- **Source data**:
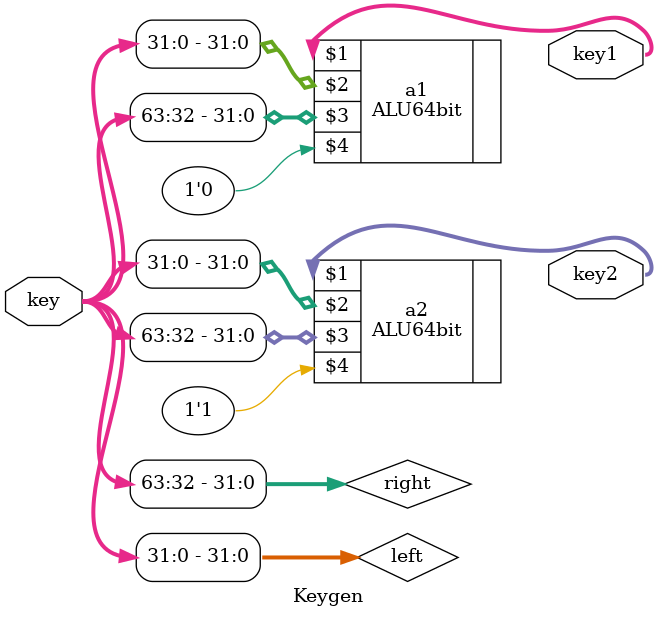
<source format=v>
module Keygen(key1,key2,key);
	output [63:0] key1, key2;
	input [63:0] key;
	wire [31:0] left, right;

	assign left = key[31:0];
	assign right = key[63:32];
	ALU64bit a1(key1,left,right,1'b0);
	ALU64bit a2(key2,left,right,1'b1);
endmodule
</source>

- **The task**:
Pictures appear in the records above. Output everything except them, exactly.

- **Answer for this exercise**:
<source format=v>
module Keygen(key1,key2,key);
	output [63:0] key1, key2;
	input [63:0] key;
	wire [31:0] left, right;

	assign left = key[31:0];
	assign right = key[63:32];
	ALU64bit a1(key1,left,right,1'b0);
	ALU64bit a2(key2,left,right,1'b1);
endmodule
</source>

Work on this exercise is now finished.